→ **WHAT YOU HAVE TO DO**
Copy the items word for word, starting at the beginning of the items and ending with the line that contains "latitude: -12.8199".

→ **INFORMATION SHOWN**
------------------------------------------------
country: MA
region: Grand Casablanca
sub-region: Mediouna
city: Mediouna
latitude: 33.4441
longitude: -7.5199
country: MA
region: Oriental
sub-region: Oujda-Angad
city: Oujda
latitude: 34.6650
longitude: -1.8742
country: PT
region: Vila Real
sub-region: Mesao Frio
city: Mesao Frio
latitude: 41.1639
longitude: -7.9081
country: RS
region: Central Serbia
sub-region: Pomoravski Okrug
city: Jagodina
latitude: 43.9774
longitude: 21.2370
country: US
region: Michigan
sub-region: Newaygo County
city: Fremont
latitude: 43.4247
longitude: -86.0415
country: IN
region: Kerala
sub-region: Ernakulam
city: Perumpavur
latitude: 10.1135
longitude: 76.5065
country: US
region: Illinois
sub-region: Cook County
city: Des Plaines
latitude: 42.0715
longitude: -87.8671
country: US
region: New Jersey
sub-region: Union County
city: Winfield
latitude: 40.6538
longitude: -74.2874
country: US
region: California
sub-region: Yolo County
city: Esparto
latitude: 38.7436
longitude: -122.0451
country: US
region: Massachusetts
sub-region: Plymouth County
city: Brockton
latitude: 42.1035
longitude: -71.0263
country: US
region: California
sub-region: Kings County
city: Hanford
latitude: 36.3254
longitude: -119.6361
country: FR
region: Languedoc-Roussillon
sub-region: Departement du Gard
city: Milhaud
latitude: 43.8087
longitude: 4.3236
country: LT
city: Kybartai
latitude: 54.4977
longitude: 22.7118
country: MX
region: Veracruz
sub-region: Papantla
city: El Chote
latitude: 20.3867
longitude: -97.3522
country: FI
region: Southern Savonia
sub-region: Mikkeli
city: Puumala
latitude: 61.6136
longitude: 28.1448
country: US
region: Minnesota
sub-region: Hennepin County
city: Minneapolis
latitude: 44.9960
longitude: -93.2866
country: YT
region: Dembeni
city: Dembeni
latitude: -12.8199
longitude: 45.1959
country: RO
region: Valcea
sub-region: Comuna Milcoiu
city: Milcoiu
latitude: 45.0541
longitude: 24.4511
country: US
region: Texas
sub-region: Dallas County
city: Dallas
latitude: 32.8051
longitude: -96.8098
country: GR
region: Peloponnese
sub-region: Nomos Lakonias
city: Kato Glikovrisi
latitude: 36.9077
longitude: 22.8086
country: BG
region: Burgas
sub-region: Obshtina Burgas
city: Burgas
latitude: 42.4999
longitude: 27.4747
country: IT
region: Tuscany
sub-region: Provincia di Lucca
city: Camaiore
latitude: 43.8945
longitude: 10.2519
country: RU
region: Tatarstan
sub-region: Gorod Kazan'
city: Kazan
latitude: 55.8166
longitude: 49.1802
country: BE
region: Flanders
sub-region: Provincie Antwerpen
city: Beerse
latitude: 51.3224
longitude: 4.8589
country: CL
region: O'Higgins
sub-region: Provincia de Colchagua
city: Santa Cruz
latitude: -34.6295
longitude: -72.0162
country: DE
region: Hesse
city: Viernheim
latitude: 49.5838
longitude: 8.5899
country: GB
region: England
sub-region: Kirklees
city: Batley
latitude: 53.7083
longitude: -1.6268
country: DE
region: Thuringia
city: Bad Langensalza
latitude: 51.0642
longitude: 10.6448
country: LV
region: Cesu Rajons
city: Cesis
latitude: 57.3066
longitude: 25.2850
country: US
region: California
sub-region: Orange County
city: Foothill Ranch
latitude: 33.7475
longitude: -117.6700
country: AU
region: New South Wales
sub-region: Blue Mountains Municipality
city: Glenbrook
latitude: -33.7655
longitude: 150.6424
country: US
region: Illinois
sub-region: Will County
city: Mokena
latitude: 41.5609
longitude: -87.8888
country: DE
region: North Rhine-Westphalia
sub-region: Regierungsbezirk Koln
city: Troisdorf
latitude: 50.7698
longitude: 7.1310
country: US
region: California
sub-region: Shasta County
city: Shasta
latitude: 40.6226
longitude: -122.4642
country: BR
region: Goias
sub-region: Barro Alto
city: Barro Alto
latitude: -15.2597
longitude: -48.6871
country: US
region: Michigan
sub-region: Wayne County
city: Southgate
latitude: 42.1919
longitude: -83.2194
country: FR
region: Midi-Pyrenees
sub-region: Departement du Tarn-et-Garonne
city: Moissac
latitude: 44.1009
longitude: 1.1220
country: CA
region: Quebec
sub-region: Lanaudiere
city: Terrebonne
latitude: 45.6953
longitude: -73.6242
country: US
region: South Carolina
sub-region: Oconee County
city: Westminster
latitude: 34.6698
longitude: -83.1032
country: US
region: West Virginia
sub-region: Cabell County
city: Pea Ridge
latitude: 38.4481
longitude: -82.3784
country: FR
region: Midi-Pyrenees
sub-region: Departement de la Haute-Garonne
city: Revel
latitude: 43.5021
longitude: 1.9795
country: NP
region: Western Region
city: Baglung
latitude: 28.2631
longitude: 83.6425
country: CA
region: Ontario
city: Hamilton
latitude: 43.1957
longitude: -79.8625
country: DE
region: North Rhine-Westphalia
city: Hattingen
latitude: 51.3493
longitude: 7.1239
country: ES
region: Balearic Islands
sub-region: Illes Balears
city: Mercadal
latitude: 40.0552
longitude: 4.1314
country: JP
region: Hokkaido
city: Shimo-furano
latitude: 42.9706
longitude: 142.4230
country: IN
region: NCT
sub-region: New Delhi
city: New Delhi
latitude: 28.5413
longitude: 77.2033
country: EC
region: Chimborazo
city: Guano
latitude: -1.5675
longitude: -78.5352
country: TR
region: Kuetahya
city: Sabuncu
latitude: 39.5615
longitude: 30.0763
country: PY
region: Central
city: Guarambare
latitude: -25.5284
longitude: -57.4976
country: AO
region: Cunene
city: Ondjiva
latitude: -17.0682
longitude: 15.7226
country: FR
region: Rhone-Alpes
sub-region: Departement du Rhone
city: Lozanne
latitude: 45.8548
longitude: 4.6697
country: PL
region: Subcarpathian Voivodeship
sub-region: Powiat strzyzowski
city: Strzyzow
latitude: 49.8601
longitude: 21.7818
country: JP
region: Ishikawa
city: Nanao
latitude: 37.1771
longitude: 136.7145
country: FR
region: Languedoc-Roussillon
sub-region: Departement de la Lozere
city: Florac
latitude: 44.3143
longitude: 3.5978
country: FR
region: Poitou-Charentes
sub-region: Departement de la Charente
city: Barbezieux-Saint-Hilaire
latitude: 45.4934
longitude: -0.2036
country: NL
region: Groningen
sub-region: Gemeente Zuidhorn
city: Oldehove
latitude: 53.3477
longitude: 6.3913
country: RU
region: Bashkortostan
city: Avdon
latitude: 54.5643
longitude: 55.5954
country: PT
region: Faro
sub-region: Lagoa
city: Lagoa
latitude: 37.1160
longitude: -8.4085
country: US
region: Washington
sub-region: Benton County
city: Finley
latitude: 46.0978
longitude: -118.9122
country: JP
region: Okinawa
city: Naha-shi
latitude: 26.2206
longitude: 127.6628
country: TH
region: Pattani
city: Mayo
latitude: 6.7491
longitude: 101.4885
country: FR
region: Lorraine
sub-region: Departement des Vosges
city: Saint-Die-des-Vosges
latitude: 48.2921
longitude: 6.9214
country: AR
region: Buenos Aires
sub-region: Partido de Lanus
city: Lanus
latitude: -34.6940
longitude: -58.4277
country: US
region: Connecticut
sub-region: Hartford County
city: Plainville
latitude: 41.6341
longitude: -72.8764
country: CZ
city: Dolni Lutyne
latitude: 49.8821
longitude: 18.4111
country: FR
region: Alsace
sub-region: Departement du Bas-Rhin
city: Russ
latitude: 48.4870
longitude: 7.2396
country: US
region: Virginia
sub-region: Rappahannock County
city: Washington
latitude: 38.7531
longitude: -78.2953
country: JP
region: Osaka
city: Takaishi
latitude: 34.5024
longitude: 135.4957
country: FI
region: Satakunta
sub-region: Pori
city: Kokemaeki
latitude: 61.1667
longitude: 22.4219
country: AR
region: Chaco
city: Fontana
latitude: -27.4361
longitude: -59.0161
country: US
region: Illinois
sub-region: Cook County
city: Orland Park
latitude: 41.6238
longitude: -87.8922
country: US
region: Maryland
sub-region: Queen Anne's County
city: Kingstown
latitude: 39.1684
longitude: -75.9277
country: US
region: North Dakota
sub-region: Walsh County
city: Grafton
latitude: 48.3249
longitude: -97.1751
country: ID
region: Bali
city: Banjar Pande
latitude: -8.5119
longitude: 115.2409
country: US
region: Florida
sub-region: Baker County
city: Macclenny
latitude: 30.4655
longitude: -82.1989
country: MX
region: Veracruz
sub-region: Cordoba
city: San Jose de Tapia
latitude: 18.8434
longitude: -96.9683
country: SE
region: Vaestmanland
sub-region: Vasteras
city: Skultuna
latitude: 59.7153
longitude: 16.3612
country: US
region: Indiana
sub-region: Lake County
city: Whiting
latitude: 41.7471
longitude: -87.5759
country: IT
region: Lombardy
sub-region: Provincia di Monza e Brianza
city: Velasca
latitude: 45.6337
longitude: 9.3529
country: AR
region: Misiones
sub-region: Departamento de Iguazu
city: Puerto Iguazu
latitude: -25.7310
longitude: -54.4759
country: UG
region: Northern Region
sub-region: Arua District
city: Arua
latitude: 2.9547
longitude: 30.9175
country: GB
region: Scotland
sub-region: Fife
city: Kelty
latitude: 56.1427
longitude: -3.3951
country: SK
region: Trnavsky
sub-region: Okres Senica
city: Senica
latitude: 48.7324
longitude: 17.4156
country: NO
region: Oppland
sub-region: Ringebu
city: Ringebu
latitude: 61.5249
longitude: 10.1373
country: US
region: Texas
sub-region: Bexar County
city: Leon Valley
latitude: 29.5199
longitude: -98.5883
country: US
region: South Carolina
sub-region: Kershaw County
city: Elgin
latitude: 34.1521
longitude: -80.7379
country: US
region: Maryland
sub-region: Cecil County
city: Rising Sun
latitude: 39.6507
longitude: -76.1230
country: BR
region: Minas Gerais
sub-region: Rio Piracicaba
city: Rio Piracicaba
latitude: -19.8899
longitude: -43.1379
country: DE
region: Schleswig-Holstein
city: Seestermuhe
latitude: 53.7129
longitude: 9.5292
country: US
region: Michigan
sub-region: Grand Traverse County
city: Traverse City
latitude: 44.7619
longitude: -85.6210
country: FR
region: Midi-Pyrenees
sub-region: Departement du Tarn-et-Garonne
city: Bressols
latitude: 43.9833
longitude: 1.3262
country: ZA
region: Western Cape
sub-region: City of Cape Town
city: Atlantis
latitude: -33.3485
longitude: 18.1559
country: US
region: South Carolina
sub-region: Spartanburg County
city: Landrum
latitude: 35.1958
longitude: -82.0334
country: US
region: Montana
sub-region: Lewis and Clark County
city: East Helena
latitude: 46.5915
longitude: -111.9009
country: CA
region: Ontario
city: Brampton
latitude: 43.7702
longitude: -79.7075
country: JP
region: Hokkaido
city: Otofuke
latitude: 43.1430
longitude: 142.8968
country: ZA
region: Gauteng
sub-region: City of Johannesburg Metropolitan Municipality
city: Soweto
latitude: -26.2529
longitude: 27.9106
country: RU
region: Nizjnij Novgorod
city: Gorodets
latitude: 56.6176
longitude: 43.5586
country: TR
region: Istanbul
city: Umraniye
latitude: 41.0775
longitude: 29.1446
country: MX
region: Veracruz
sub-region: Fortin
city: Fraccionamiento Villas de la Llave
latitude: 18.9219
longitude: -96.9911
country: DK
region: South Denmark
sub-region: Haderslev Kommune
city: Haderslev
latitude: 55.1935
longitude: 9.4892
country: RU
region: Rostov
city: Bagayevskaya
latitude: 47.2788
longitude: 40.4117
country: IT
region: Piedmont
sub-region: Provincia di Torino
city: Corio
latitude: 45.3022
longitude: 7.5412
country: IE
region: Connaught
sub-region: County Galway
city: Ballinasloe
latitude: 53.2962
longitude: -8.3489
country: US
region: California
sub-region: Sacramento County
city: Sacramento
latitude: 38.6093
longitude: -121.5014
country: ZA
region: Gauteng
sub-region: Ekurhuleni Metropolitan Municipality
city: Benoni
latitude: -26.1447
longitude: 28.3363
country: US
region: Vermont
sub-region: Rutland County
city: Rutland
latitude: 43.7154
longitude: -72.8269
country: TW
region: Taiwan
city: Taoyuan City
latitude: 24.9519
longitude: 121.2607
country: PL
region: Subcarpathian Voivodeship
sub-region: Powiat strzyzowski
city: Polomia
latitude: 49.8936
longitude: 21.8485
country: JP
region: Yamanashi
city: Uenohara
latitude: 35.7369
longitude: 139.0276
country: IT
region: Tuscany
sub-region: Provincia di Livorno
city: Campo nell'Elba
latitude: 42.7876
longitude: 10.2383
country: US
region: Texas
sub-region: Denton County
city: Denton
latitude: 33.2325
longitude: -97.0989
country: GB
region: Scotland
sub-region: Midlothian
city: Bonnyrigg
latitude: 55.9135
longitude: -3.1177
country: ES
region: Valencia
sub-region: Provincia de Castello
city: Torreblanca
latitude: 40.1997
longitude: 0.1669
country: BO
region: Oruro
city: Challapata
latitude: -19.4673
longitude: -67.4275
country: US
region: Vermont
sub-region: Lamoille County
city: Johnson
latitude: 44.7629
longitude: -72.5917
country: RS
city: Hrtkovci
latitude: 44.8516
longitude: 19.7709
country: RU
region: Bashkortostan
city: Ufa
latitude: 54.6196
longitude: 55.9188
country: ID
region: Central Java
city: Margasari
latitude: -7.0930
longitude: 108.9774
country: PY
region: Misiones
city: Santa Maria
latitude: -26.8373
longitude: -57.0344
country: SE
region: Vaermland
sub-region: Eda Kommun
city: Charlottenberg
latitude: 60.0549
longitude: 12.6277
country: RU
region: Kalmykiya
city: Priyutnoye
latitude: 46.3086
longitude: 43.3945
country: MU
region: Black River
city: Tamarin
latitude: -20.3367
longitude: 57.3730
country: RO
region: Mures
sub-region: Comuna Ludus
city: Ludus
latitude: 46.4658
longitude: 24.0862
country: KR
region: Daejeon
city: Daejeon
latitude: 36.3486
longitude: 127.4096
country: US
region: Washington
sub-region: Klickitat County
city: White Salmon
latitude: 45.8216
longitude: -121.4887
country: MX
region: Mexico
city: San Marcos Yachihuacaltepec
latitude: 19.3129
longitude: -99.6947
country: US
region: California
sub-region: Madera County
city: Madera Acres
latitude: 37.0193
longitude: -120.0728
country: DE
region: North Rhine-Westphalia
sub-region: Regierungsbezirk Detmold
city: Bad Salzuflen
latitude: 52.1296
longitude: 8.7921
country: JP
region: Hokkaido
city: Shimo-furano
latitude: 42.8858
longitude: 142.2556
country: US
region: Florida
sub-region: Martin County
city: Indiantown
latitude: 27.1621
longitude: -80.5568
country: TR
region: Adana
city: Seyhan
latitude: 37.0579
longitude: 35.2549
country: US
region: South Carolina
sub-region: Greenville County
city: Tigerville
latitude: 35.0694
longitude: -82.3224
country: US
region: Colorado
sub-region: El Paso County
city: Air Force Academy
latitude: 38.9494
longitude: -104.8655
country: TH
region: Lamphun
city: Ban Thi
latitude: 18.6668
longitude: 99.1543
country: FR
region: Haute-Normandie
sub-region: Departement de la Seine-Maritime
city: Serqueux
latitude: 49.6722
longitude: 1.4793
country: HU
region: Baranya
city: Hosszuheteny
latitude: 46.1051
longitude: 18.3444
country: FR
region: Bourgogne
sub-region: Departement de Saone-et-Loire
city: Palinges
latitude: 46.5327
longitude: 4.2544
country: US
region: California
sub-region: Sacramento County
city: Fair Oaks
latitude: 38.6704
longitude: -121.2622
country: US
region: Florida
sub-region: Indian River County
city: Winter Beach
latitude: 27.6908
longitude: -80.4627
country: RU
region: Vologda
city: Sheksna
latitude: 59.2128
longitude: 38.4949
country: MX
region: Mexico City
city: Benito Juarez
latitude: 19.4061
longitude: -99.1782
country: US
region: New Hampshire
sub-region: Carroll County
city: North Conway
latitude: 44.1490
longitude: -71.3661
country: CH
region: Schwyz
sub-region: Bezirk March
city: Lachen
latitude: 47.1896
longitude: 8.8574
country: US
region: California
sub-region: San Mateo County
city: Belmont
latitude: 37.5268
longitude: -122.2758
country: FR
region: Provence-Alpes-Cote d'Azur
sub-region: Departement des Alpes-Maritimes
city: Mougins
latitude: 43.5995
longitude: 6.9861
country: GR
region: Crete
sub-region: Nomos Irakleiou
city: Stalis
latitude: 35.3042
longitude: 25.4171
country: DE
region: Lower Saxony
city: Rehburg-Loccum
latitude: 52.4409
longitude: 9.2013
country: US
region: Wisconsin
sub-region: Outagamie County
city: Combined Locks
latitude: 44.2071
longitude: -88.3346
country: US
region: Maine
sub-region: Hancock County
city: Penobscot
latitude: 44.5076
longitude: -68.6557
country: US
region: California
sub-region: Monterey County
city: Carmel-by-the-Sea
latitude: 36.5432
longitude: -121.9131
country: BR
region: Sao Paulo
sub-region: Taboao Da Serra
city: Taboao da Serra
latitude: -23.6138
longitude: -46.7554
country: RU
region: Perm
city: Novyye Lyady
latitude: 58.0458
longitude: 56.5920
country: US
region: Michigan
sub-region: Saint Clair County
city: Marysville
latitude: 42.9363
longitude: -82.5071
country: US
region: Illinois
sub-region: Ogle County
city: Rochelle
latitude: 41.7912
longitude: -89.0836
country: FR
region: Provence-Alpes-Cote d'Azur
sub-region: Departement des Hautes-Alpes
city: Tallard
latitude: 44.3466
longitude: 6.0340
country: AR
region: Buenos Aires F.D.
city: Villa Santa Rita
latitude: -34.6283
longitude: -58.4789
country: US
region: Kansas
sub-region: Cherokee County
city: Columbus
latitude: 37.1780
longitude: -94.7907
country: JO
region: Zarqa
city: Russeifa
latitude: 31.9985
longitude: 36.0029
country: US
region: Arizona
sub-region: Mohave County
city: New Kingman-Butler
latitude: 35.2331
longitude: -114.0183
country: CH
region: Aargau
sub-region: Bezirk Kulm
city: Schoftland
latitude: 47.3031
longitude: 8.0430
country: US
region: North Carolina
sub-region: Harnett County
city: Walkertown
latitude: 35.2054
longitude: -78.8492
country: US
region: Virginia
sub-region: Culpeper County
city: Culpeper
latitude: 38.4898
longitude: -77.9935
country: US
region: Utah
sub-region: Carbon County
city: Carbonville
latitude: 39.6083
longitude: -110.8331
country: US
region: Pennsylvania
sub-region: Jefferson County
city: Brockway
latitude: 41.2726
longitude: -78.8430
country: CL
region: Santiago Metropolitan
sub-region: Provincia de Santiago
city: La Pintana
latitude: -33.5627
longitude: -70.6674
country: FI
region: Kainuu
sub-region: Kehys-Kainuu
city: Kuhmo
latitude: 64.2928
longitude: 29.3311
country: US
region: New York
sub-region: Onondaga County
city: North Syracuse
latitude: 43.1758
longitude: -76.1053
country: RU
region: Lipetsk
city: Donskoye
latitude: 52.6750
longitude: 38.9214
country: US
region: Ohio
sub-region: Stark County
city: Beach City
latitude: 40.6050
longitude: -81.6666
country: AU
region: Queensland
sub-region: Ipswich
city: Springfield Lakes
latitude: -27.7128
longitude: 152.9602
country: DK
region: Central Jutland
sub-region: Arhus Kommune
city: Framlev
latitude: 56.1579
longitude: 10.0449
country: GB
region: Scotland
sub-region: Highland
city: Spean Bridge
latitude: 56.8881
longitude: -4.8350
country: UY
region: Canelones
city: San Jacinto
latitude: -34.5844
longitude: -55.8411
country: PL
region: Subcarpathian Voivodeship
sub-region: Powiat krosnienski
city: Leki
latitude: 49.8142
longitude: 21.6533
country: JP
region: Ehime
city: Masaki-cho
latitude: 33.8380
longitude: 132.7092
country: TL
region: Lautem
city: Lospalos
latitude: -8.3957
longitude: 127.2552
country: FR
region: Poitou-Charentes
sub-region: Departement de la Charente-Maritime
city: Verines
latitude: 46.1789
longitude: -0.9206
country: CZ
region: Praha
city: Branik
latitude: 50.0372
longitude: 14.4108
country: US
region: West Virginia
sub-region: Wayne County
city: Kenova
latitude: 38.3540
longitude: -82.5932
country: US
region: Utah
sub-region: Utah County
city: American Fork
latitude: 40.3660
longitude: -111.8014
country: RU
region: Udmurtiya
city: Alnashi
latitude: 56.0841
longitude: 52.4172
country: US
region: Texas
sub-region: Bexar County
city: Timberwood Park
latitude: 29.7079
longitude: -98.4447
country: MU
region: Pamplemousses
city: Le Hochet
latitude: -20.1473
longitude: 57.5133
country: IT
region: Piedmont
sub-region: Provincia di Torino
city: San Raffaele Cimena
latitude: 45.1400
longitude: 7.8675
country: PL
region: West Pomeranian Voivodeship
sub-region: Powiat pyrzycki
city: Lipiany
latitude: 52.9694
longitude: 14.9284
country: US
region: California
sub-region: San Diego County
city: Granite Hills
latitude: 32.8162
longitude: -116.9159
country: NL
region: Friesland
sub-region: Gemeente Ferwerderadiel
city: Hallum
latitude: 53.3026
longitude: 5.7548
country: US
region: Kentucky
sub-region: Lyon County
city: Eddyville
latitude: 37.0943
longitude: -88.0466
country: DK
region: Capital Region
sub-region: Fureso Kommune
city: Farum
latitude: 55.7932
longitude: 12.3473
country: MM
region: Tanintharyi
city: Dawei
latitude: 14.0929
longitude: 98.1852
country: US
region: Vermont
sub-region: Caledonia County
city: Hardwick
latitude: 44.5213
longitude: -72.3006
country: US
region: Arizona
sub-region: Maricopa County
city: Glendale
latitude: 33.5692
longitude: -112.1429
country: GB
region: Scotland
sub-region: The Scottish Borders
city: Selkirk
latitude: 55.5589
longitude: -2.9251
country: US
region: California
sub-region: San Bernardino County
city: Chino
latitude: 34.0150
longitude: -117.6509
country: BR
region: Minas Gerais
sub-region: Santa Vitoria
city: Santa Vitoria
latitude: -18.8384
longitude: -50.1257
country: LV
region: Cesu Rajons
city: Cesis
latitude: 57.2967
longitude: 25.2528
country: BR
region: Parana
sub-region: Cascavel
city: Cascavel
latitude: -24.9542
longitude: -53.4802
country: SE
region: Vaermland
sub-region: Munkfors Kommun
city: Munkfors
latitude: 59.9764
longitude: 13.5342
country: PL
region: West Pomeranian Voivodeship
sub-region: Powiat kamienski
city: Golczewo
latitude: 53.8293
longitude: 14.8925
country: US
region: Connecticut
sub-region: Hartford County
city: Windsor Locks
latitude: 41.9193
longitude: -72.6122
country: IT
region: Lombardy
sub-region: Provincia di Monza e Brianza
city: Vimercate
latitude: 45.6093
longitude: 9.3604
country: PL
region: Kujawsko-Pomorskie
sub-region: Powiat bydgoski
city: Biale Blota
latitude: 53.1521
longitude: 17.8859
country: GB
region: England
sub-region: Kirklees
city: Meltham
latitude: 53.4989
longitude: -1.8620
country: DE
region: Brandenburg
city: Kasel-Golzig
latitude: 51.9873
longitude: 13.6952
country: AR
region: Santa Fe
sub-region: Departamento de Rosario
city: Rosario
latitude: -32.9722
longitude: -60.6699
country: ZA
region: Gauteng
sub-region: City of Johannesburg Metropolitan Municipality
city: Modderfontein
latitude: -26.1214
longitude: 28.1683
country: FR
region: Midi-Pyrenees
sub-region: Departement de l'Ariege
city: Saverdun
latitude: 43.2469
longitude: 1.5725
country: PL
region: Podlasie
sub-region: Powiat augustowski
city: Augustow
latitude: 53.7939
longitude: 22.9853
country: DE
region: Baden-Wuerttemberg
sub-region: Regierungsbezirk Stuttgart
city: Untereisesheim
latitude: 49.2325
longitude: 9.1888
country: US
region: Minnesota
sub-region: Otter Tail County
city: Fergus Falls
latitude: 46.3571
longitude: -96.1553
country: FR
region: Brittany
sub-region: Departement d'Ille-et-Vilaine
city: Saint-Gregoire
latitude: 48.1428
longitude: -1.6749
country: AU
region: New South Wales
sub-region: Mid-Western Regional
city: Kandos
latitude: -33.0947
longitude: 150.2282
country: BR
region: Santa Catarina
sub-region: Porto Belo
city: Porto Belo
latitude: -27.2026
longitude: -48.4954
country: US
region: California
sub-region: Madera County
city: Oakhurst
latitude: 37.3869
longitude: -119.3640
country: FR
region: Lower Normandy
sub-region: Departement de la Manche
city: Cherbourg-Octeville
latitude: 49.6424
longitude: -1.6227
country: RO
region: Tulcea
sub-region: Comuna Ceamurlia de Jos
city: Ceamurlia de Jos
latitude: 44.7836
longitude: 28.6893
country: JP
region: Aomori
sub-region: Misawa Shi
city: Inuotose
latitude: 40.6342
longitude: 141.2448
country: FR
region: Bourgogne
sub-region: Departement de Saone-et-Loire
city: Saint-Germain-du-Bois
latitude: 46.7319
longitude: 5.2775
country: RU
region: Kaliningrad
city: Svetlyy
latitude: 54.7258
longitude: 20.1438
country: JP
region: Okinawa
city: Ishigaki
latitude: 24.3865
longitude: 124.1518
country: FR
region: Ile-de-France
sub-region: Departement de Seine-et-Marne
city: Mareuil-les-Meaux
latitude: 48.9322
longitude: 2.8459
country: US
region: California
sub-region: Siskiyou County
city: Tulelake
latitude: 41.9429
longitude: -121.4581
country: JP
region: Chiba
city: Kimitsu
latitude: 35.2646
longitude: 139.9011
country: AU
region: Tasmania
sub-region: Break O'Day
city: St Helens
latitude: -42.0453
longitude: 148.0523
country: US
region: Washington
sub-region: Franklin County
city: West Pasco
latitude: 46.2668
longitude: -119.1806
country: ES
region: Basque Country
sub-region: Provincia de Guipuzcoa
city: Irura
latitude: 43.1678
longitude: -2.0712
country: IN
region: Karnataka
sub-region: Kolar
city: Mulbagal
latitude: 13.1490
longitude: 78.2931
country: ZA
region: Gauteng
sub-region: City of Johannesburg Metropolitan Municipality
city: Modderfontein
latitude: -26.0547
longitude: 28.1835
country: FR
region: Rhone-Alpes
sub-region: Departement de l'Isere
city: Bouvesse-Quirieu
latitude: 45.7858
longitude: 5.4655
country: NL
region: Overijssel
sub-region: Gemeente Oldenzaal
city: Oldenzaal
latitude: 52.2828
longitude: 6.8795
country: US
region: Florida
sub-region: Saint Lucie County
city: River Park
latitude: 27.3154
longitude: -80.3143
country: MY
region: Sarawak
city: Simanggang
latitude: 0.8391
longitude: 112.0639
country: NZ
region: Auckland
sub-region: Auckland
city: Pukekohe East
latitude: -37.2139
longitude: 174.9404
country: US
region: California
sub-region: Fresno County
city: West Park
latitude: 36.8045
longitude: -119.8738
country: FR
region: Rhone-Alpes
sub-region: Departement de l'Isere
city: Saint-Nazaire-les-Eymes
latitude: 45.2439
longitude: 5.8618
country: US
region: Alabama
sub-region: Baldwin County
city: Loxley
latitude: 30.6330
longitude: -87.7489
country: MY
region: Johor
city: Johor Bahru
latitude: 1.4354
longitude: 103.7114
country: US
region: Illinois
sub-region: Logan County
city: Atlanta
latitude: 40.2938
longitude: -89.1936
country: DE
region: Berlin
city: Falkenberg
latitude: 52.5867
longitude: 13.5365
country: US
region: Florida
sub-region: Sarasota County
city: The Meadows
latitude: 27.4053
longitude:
------------------------------------------------
→ **COMPLETED TASK**
country: MA
region: Grand Casablanca
sub-region: Mediouna
city: Mediouna
latitude: 33.4441
longitude: -7.5199
country: MA
region: Oriental
sub-region: Oujda-Angad
city: Oujda
latitude: 34.6650
longitude: -1.8742
country: PT
region: Vila Real
sub-region: Mesao Frio
city: Mesao Frio
latitude: 41.1639
longitude: -7.9081
country: RS
region: Central Serbia
sub-region: Pomoravski Okrug
city: Jagodina
latitude: 43.9774
longitude: 21.2370
country: US
region: Michigan
sub-region: Newaygo County
city: Fremont
latitude: 43.4247
longitude: -86.0415
country: IN
region: Kerala
sub-region: Ernakulam
city: Perumpavur
latitude: 10.1135
longitude: 76.5065
country: US
region: Illinois
sub-region: Cook County
city: Des Plaines
latitude: 42.0715
longitude: -87.8671
country: US
region: New Jersey
sub-region: Union County
city: Winfield
latitude: 40.6538
longitude: -74.2874
country: US
region: California
sub-region: Yolo County
city: Esparto
latitude: 38.7436
longitude: -122.0451
country: US
region: Massachusetts
sub-region: Plymouth County
city: Brockton
latitude: 42.1035
longitude: -71.0263
country: US
region: California
sub-region: Kings County
city: Hanford
latitude: 36.3254
longitude: -119.6361
country: FR
region: Languedoc-Roussillon
sub-region: Departement du Gard
city: Milhaud
latitude: 43.8087
longitude: 4.3236
country: LT
city: Kybartai
latitude: 54.4977
longitude: 22.7118
country: MX
region: Veracruz
sub-region: Papantla
city: El Chote
latitude: 20.3867
longitude: -97.3522
country: FI
region: Southern Savonia
sub-region: Mikkeli
city: Puumala
latitude: 61.6136
longitude: 28.1448
country: US
region: Minnesota
sub-region: Hennepin County
city: Minneapolis
latitude: 44.9960
longitude: -93.2866
country: YT
region: Dembeni
city: Dembeni
latitude: -12.8199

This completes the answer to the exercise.